PROBLEM DETAILS
Reproduce the data below verbatim, beginning at the line that contains "uwzględnił relacje krzyżackie." and stopping after the line that contains "Специализированные конференции". Include both boundary lines and output nothing else.

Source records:
----------
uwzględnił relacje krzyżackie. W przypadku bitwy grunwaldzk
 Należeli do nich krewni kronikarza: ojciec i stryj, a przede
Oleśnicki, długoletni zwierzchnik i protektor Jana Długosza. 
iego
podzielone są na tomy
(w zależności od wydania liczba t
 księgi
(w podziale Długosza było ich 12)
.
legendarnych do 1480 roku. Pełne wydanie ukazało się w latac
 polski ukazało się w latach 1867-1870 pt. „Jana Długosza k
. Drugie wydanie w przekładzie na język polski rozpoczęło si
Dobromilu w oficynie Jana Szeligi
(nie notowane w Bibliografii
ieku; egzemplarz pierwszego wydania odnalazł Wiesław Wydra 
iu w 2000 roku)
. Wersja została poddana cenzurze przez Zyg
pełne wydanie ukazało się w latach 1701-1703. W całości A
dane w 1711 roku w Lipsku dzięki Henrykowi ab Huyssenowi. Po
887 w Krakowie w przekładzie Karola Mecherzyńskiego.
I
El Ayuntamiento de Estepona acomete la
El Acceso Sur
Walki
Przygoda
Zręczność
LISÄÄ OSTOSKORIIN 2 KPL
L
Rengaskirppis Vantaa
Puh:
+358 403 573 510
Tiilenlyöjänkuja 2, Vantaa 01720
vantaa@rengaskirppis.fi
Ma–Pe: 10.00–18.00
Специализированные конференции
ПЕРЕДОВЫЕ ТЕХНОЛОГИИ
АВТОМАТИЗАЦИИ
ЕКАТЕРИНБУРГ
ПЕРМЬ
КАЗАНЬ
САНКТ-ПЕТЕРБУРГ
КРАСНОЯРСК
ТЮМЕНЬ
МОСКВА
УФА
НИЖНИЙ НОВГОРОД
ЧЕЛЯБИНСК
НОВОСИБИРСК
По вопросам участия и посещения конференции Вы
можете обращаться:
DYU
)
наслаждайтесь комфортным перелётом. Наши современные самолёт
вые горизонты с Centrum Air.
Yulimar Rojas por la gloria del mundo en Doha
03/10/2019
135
----------
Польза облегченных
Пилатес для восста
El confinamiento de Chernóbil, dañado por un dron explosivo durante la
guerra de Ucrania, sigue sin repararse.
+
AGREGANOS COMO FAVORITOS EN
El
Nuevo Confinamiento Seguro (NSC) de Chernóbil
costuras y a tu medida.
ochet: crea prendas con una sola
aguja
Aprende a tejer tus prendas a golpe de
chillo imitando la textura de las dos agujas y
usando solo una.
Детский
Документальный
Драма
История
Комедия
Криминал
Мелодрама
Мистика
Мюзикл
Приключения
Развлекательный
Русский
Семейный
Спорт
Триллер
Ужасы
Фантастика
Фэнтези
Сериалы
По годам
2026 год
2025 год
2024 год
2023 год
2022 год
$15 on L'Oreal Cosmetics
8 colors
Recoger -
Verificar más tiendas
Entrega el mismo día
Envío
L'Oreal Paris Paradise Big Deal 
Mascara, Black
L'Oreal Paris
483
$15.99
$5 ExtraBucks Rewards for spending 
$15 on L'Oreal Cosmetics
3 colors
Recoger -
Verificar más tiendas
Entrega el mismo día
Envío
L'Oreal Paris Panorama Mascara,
----------
PROBLEM SOLUTION
uwzględnił relacje krzyżackie. W przypadku bitwy grunwaldzk
 Należeli do nich krewni kronikarza: ojciec i stryj, a przede
Oleśnicki, długoletni zwierzchnik i protektor Jana Długosza. 
iego
podzielone są na tomy
(w zależności od wydania liczba t
 księgi
(w podziale Długosza było ich 12)
.
legendarnych do 1480 roku. Pełne wydanie ukazało się w latac
 polski ukazało się w latach 1867-1870 pt. „Jana Długosza k
. Drugie wydanie w przekładzie na język polski rozpoczęło si
Dobromilu w oficynie Jana Szeligi
(nie notowane w Bibliografii
ieku; egzemplarz pierwszego wydania odnalazł Wiesław Wydra 
iu w 2000 roku)
. Wersja została poddana cenzurze przez Zyg
pełne wydanie ukazało się w latach 1701-1703. W całości A
dane w 1711 roku w Lipsku dzięki Henrykowi ab Huyssenowi. Po
887 w Krakowie w przekładzie Karola Mecherzyńskiego.
I
El Ayuntamiento de Estepona acomete la
El Acceso Sur
Walki
Przygoda
Zręczność
LISÄÄ OSTOSKORIIN 2 KPL
L
Rengaskirppis Vantaa
Puh:
+358 403 573 510
Tiilenlyöjänkuja 2, Vantaa 01720
vantaa@rengaskirppis.fi
Ma–Pe: 10.00–18.00
Специализированные конференции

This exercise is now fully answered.